Vishnoi Anchal, Roy Rahul, Bhattacharya Alok
Center for Computational Biology and Bioinformatics, School of Information Technology, Indian Statistical Institute, New Delhi 110016, India.
Nucleic Acids Res. 2007;35(11):3654-67. doi: 10.1093/nar/gkm209. Epub 2007 May 8.
Comparative genomic approaches are useful in identifying molecular differences between organisms. Currently available methods fail to identify small changes in genomes, such as expansion of short repetitive motifs and to analyse divergent sequences. In this report, we describe an anchor-based whole genome comparison (ABWGC) method. ABWGC is based on random sampling of anchor sequences from one genome, followed by analysis of sampled and homologous regions from the target genome. The method was applied to compare two strains of Mycobacterium tuberculosis CDC1551 and H37Rv. ABWGC was able to identify a total of 104 indels including 20 expansion of short repetitive sequences and five recombination events. It included 18 new unidentified genomic differences. ABWGC also identified 188 SNPs including eight new ones. The method was also used to compare M. tuberculosis H37Rv and M. avium genomes. ABWGC was able to correctly pick 1002 additional indels (size >100 nt) between the two organisms in contrast to MUMmer, a popular tool for comparative genomics. ABWGC was able to identify correctly repeat expansion and indels in a set of simulated sequences. The study also revealed important role of small repeat expansion in the evolution of M. tuberculosis strains.
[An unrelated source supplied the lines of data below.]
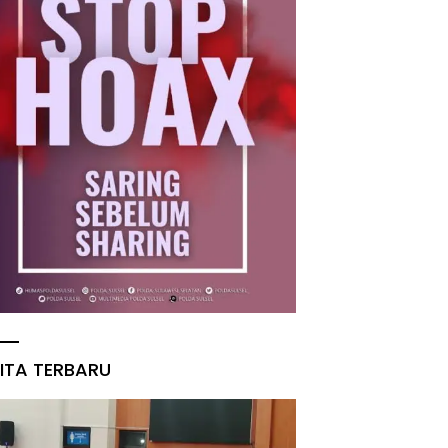
ITA TERBARU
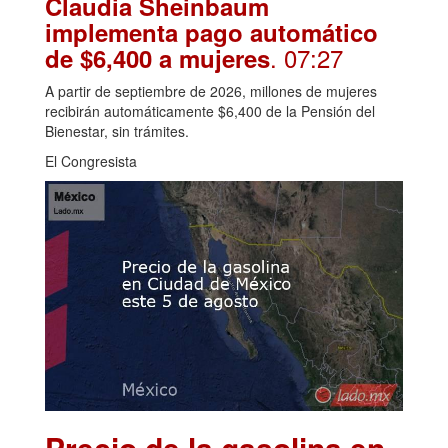
Claudia Sheinbaum
implementa pago automático
. 07:27
de $6,400 a mujeres
A partir de septiembre de 2026, millones de mujeres
recibirán automáticamente $6,400 de la Pensión del
Bienestar, sin trámites.
El Congresista
Precio de la gasolina en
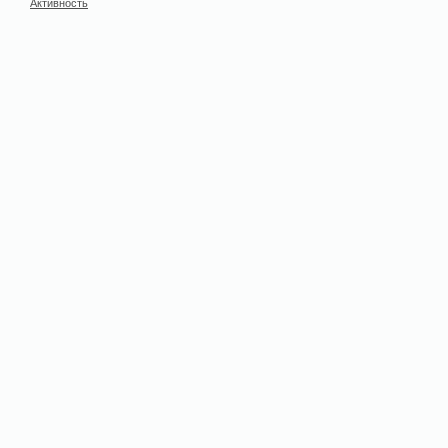
Активность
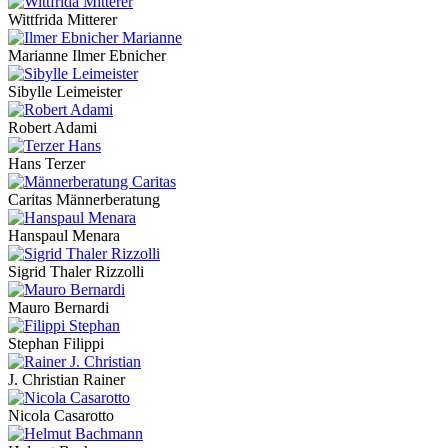
Wittfrida Mitterer
Marianne Ilmer Ebnicher
Sibylle Leimeister
Robert Adami
Hans Terzer
Caritas Männerberatung
Hanspaul Menara
Sigrid Thaler Rizzolli
Mauro Bernardi
Stephan Filippi
J. Christian Rainer
Nicola Casarotto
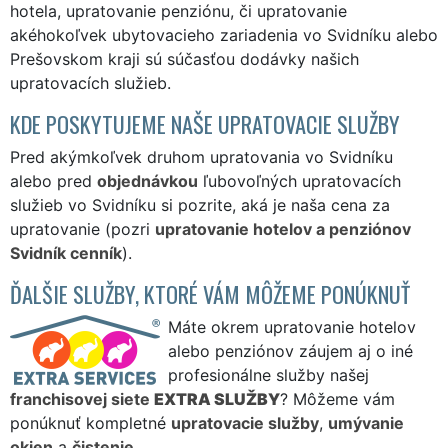
hotela, upratovanie penziónu, či upratovanie
akéhokoľvek ubytovacieho zariadenia vo Svidníku alebo
Prešovskom kraji sú súčasťou dodávky našich
upratovacích služieb.
KDE POSKYTUJEME NAŠE UPRATOVACIE SLUŽBY
Pred akýmkoľvek druhom upratovania vo Svidníku
alebo pred
objednávkou
ľubovoľných upratovacích
služieb vo Svidníku si pozrite, aká je naša cena za
upratovanie (pozri
upratovanie hotelov a penziónov
Svidník cenník
).
ĎALŠIE SLUŽBY, KTORÉ VÁM MÔŽEME PONÚKNUŤ
Máte okrem upratovanie hotelov
alebo penziónov záujem aj o iné
profesionálne služby našej
franchisovej siete
EXTRA SLUŽBY
? Môžeme vám
ponúknuť kompletné
upratovacie služby
,
umývanie
okien
a
čistenie
.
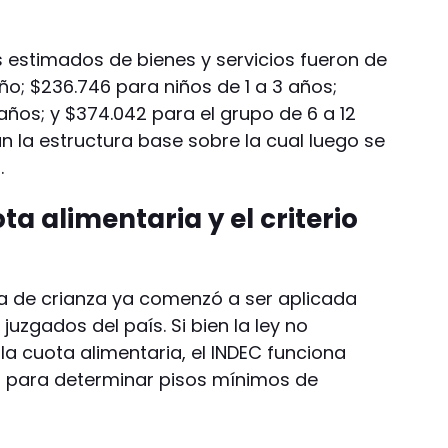
es estimados de bienes y servicios fueron de
o; $236.746 para niños de 1 a 3 años;
años; y $374.042 para el grupo de 6 a 12
 la estructura base sobre la cual luego se
.
ta alimentaria y el criterio
ta de crianza ya comenzó a ser aplicada
uzgados del país. Si bien la ley no
la cuota alimentaria, el INDEC funciona
a para determinar pisos mínimos de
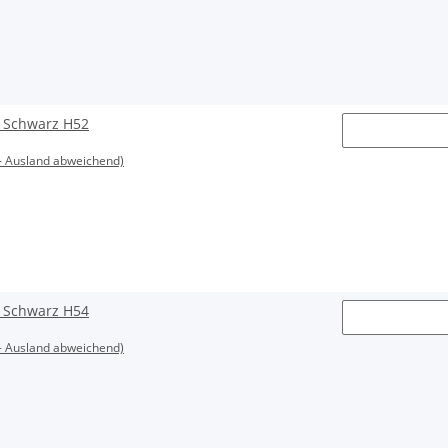
L Schwarz H52
- Ausland abweichend)
L Schwarz H54
- Ausland abweichend)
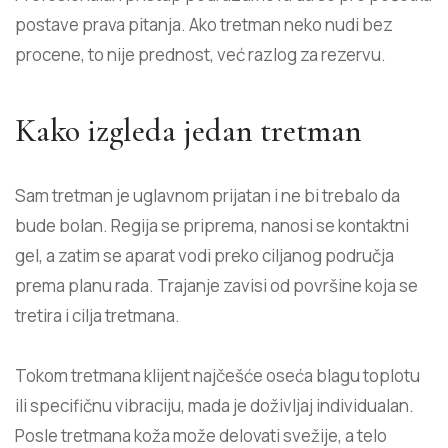
postave prava pitanja. Ako tretman neko nudi bez
procene, to nije prednost, već razlog za rezervu.
Kako izgleda jedan tretman
Sam tretman je uglavnom prijatan i ne bi trebalo da
bude bolan. Regija se priprema, nanosi se kontaktni
gel, a zatim se aparat vodi preko ciljanog područja
prema planu rada. Trajanje zavisi od površine koja se
tretira i cilja tretmana.
Tokom tretmana klijent najčešće oseća blagu toplotu
ili specifičnu vibraciju, mada je doživljaj individualan.
Posle tretmana koža može delovati svežije, a telo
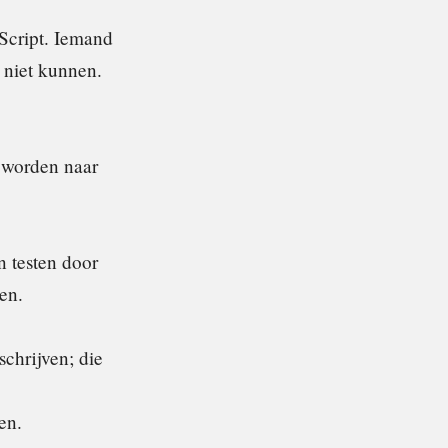
Script. Iemand
 niet kunnen.
 worden naar
n testen door
en.
schrijven; die
en.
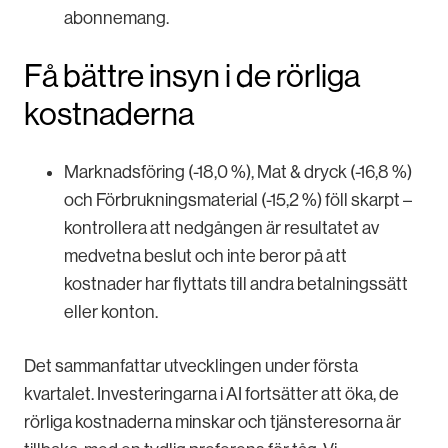
abonnemang.
Få bättre insyn i de rörliga
kostnaderna
Marknadsföring (-18,0 %), Mat & dryck (-16,8 %)
och Förbrukningsmaterial (-15,2 %) föll skarpt –
kontrollera att nedgången är resultatet av
medvetna beslut och inte beror på att
kostnader har flyttats till andra betalningssätt
eller konton.
Det sammanfattar utvecklingen under första
kvartalet. Investeringarna i AI fortsätter att öka, de
rörliga kostnaderna minskar och tjänsteresorna är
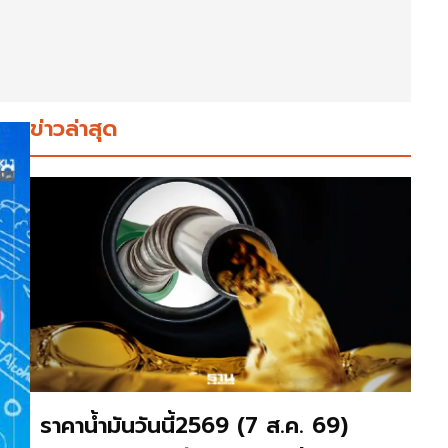
ข่าวล่าสุด
ราคาน้ำมันวันนี้2569 (7 ส.ค. 69)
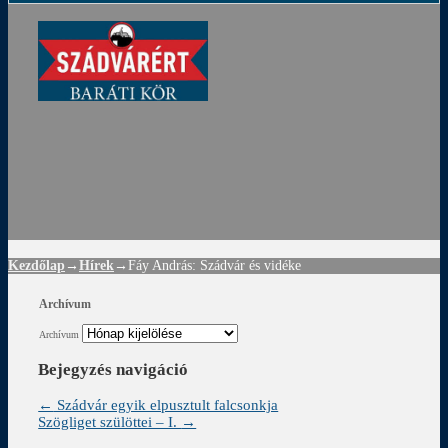
ádvár
d
!
Kezdőlap
→
Hírek
→
Fáy András: Szádvár és vidéke
Archívum
Archívum
Bejegyzés navigáció
←
Szádvár egyik elpusztult falcsonkja
Szögliget szülöttei – I.
→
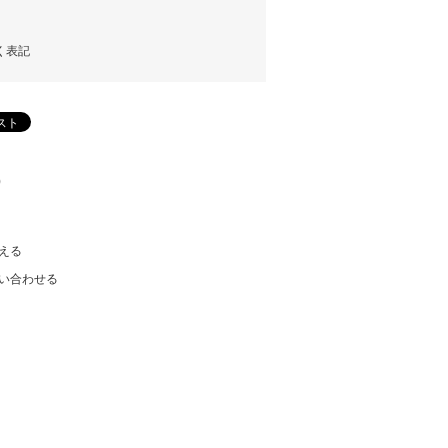
く表記
)
える
い合わせる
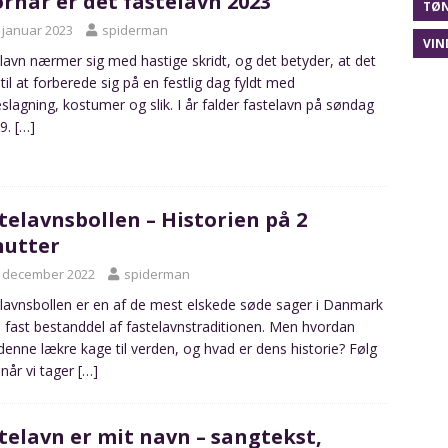
rnår er det fastelavn 2023
TØN
. januar 2023
spiderman
VIN
lavn nærmer sig med hastige skridt, og det betyder, at det
d til at forberede sig på en festlig dag fyldt med
slagning, kostumer og slik. I år falder fastelavn på søndag
19.
[…]
telavnsbollen – Historien på 2
utter
. december 2022
spiderman
lavnsbollen er en af de mest elskede søde sager i Danmark
 fast bestanddel af fastelavnstraditionen. Men hvordan
enne lækre kage til verden, og hvad er dens historie? Følg
når vi tager
[…]
telavn er mit navn – sangtekst,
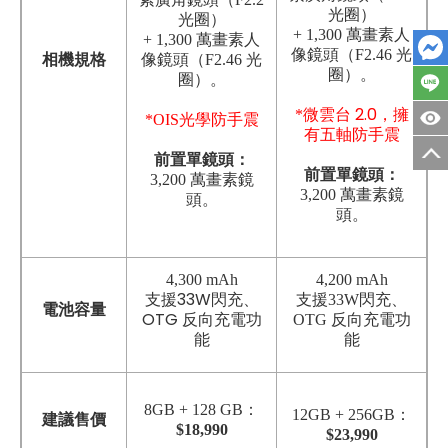
光圈）
光圈）
+ 1,300 萬畫素人
+ 1,300 萬畫素人
像鏡頭（F2.46 光
相機規格
像鏡頭（F2.46 光
圈）。
圈）。
微雲台 2.0，擁
*
*OIS光學防手震
有五軸防手震
前置單鏡頭
：
前置單鏡頭
：
3,200 萬畫素鏡
3,200 萬畫素鏡
頭。
頭。
4,300 mAh
4,200 mAh
支援33W閃充、
支援33W閃充、
電池容量
OTG 反向充電功
OTG 反向充電功
能
能
8GB + 128 GB：
12GB +
256GB：
建議售價
$
18
,990
$23,990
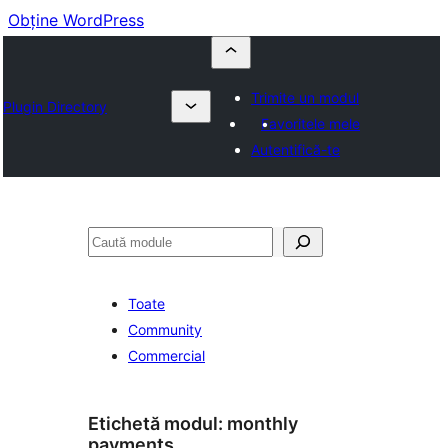
Obține WordPress
Trimite un modul
Plugin Directory
Favoritele mele
Autentifică-te
Caută
Toate
Community
Commercial
Etichetă modul:
monthly
payments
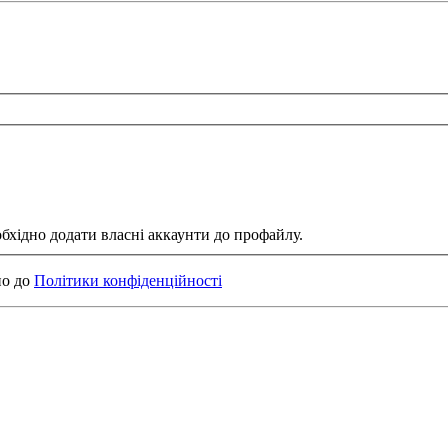
обхідно додати власні аккаунти до профайлу.
но до
Політики конфіденційності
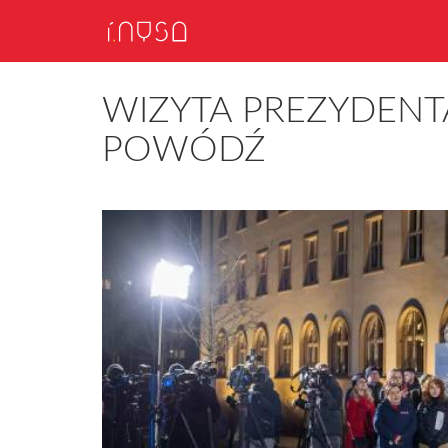
WIZYTA PREZYDENT
POWÓDŹ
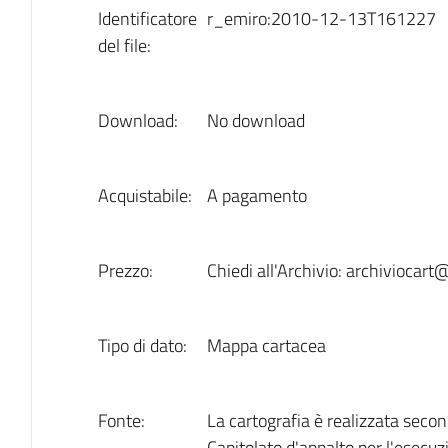
Identificatore
r_emiro:2010-12-13T161227
del file:
Download:
No download
Acquistabile:
A pagamento
Prezzo:
Chiedi all'Archivio: archiviocar
Tipo di dato:
Mappa cartacea
Fonte:
La cartografia è realizzata seco
Capitolato d'appalto per l'esecuz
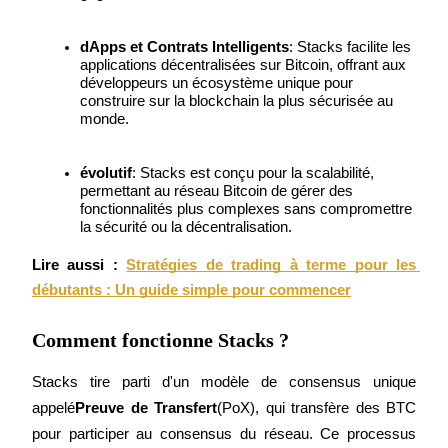
dApps et Contrats Intelligents
: Stacks facilite les 
Devenez un trader de copie
applications décentralisées sur Bitcoin, offrant aux 
développeurs un écosystème unique pour 
Profitez du partage des bénéfices et des commissions de copy
construire sur la blockchain la plus sécurisée au 
trading
monde.
évolutif
: Stacks est conçu pour la scalabilité, 
permettant au réseau Bitcoin de gérer des 
fonctionnalités plus complexes sans compromettre 
la sécurité ou la décentralisation.
Lire aussi :
Stratégies de trading à terme pour les 
débutants : Un guide simple pour commencer
Information
Comment fonctionne Stacks ?
Analyse de mégadonnées, y compris des informations
commerciales, etc.
Stacks tire parti d'un modèle de consensus unique 
appelé
Preuve de Transfert
(PoX), qui transfère des BTC 
pour participer au consensus du réseau. Ce processus 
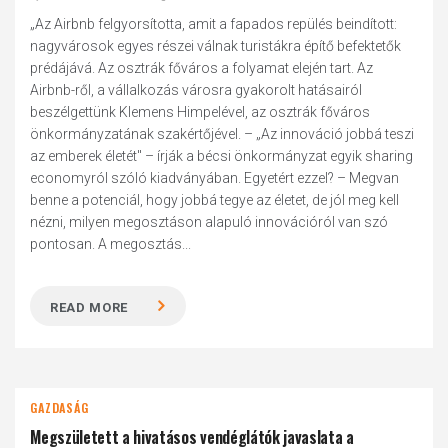
„Az Airbnb felgyorsította, amit a fapados repülés beindított:
nagyvárosok egyes részei válnak turistákra építő befektetők
prédájává. Az osztrák főváros a folyamat elején tart. Az
Airbnb-ről, a vállalkozás városra gyakorolt hatásairól
beszélgettünk Klemens Himpelével, az osztrák főváros
önkormányzatának szakértőjével. – „Az innováció jobbá teszi
az emberek életét" – írják a bécsi önkormányzat egyik sharing
economyról szóló kiadványában. Egyetért ezzel? – Megvan
benne a potenciál, hogy jobbá tegye az életet, de jól meg kell
nézni, milyen megosztáson alapuló innovációról van szó
pontosan. A megosztás...
READ MORE
GAZDASÁG
Megszületett a hivatásos vendéglátók javaslata a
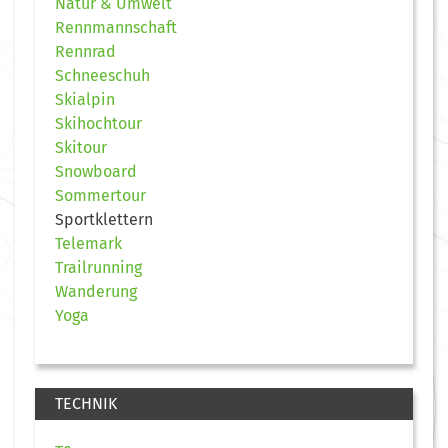
Natur & Umwelt
Rennmannschaft
Rennrad
Schneeschuh
Skialpin
Skihochtour
Skitour
Snowboard
Sommertour
Sportklettern
Telemark
Trailrunning
Wanderung
Yoga
TECHNIK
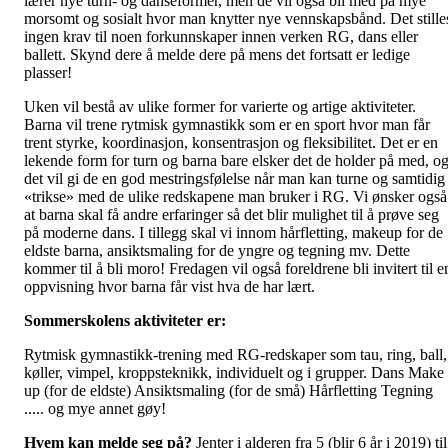
lærer nye turn- og danseformer, men de vil også bli med på mye
morsomt og sosialt hvor man knytter nye vennskapsbånd. Det stille
ingen krav til noen forkunnskaper innen verken RG, dans eller
ballett. Skynd dere å melde dere på mens det fortsatt er ledige
plasser!
Uken vil bestå av ulike former for varierte og artige aktiviteter.
Barna vil trene rytmisk gymnastikk som er en sport hvor man får
trent styrke, koordinasjon, konsentrasjon og fleksibilitet. Det er en
lekende form for turn og barna bare elsker det de holder på med, o
det vil gi de en god mestringsfølelse når man kan turne og samtidig
«trikse» med de ulike redskapene man bruker i RG. Vi ønsker også
at barna skal få andre erfaringer så det blir mulighet til å prøve seg
på moderne dans. I tillegg skal vi innom hårfletting, makeup for de
eldste barna, ansiktsmaling for de yngre og tegning mv. Dette
kommer til å bli moro! Fredagen vil også foreldrene bli invitert til e
oppvisning hvor barna får vist hva de har lært.
Sommerskolens aktiviteter er:
Rytmisk gymnastikk-trening med RG-redskaper som tau, ring, ball,
køller, vimpel, kroppsteknikk, individuelt og i grupper. Dans Make
up (for de eldste) Ansiktsmaling (for de små) Hårfletting Tegning
..... og mye annet gøy!
Hvem kan melde seg på?
Jenter i alderen fra 5 (blir 6 år i 2019) til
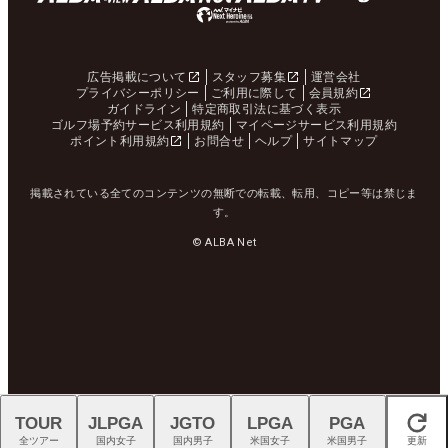
広告掲載について
スタッフ募集
運営会社
プライバシーポリシー
ご利用に際して
会員規約
ガイドライン
特定商取引法に基づく表示
ゴルフ場予約サービス利用規約
マイページサービス利用規約
ポイント利用規約
お問合せ
ヘルプ
サイトマップ
掲載されている全てのコンテンツの無断での転載、転用、コピー等は禁じま
す。
© ALBA Net
TOUR
JLPGA
JGTO
LPGA
PGA
閉じる
全ツアー
国内女子
国内男子
米国女子
米国男子
更新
比较基因组学方法有助于识别生物体之间的分子差异。目前可用的方法无法识别基因组中的微小变化,例如短重复基序的扩增,也无法分析分歧序列。在本报告中,我们描述了一种基于锚定的全基因组比较(ABWGC)方法。ABWGC基于从一个基因组中随机采样锚定序列,然后分析目标基因组中的采样区域和同源区域。该方法被应用于比较两株结核分枝杆菌CDC1551和H37Rv。ABWGC总共能够识别出104个插入缺失,包括20个短重复序列的扩增和5个重组事件。其中包括18个新的未识别的基因组差异。ABWGC还识别出188个单核苷酸多态性,包括8个新的单核苷酸多态性。该方法还被用于比较结核分枝杆菌H37Rv和鸟分枝杆菌的基因组。与比较基因组学的常用工具MUMmer相比,ABWGC能够正确识别出这两种生物体之间另外1002个插入缺失(大小>100 nt)。ABWGC能够在一组模拟序列中正确识别重复扩增和插入缺失。该研究还揭示了小重复扩增在结核分枝杆菌菌株进化中的重要作用。